Average credit card debt per borrower increased from $4,699 in the second quarter of 2011 to $4,971 in the quarter just ended--a rise approaching 6%. So says TransUnion, which notes that the new average is still relatively low compared to the $5,719 average hit in the second quarter of 2009.
The second quarter saw the national credit card delinquency rate fall to 0.63%, down ten percentage points from the first quarter, according to TransUnion's latest figures.
TransUnion notes that this is the lowest level hit since the second quarter of last year, when delinquencies stood at 0.60%. Beforehand, the credit card delinquency rate hadn't been so low since the final quarter of 1994, when it came in at 0.61%.
The credit reporting company classifies credit card debt as delinquent when it hits 90 days past due. This performance level was achieved even though the American love affair with plastic seems to have resumed.
"It's a positive situation, because average borrower balances have increased over the past year as new card originations have grown," comments Ezra Becker, TranUnion vice-president of research and consulting. These delinquency rates reflect both continued conservatism in lender underwriting and the ongoing prioritization of card payments among consumers."
This last comment refers to recent TransUnion research that indicates that consumers have increased the priority of credit card payments in their repayment hierarchy. The company's research indicates that consumers place more importance on the cars and associated credit, because of the need to get to work, and on credit cards, as a form of ready liquidity, as opposed to mortgage debt, somewhat tainted in their minds due to drastically shrunken property values.
As seen in the auto lending area, nonprime borrowers have been gaining in share of the credit card sector. Talking to Banking Exchange, Becker notes that part of this is due to the growing size of the credit card "pie," as evidenced by Federal Reserve figures that indicate new overall growth after the contractions seem in the wake of the credit crisis and the Great Recession.
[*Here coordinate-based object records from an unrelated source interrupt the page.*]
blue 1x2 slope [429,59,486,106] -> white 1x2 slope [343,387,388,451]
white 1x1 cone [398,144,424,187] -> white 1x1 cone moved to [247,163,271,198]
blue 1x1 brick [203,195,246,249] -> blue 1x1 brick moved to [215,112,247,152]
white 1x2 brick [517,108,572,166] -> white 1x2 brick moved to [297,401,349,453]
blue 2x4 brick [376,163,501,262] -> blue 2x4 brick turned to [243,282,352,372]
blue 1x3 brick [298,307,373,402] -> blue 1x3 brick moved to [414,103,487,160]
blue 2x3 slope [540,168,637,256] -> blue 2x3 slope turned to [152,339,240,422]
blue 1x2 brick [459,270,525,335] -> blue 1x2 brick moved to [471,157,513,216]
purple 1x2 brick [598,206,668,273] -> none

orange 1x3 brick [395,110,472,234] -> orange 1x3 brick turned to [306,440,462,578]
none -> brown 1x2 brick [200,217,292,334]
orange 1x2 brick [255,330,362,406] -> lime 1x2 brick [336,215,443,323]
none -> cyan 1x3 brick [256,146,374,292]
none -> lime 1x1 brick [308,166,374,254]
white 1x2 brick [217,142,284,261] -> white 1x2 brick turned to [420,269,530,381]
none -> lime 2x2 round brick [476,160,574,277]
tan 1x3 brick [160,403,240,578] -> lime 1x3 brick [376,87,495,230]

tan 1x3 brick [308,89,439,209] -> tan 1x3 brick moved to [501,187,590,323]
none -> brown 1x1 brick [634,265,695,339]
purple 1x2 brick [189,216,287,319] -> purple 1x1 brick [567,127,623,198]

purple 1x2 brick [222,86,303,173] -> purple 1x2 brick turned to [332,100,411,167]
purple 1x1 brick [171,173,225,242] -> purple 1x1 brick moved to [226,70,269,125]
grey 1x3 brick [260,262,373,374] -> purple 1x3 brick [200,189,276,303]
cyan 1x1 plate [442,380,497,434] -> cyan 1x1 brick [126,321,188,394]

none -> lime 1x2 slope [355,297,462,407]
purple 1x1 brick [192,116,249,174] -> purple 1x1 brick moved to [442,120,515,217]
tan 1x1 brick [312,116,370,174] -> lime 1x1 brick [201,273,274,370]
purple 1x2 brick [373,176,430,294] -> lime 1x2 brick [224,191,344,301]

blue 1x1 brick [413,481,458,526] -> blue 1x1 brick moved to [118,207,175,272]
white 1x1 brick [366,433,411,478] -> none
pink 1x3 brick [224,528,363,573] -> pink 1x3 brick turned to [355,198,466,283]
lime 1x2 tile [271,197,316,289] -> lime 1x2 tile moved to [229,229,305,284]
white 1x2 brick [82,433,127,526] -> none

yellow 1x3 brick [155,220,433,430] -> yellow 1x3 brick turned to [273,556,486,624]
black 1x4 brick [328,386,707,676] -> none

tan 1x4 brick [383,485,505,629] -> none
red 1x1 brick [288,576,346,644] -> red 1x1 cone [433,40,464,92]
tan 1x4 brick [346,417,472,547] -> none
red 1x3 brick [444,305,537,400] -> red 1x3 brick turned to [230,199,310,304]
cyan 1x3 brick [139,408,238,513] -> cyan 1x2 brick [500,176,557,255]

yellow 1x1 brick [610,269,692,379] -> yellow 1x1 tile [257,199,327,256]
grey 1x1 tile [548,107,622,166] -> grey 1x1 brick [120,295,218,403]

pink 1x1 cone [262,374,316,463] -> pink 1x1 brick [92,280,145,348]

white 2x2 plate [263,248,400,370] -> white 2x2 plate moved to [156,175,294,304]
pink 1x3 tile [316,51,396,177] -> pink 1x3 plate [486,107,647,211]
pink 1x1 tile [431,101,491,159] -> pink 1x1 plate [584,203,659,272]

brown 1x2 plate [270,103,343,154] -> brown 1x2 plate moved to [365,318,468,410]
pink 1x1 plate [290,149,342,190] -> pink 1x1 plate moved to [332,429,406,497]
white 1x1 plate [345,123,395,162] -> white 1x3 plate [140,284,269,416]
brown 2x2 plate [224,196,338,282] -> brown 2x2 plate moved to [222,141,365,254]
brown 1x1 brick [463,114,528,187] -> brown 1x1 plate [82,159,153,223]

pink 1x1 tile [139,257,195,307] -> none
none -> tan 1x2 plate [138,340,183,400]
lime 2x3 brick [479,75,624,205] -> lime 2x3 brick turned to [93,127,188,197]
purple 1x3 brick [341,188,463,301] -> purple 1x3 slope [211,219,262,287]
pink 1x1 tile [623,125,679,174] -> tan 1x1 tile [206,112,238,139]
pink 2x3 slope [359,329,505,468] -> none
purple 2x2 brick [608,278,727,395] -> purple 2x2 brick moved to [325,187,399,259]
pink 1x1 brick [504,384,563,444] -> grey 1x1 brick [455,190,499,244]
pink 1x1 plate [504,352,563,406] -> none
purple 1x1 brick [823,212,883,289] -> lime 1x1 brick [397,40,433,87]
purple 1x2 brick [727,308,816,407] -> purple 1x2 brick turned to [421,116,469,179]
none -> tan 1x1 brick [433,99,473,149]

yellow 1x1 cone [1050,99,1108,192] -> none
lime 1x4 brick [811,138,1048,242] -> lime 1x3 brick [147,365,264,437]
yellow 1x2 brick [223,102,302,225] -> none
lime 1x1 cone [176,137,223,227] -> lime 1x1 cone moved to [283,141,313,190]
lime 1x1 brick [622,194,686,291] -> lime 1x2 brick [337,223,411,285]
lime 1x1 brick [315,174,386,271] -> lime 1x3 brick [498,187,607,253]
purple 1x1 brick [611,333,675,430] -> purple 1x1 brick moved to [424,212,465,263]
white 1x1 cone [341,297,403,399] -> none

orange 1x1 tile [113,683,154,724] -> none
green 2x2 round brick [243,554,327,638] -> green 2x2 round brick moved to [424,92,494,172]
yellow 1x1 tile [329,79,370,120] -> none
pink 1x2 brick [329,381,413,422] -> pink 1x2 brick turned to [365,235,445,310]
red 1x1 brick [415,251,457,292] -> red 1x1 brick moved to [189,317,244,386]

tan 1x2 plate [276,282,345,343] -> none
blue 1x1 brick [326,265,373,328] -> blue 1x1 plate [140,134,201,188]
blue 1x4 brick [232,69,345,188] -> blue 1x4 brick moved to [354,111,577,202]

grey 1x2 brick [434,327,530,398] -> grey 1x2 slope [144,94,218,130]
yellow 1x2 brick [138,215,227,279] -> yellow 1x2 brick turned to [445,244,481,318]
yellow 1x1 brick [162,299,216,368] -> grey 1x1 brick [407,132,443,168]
TransUnion reported that total card originations grew 4% in the second quarter, compared to the previous year's second quarter. The share of nonprime consumers stood at 26.1%, slightly below the 27% of the year-earlier quarter. However, this was more than six percentage points higher than the 20.6% share of 2010's second quarter.
"While nonprime borrowers made up a slightly smaller percentage of all new trades in this latest quarter, they continue to gain more access to credit," Becker says. The fact that their rising share has not hurt performance further supports TransUnion's read of the evolving credit hierarchy, he argues.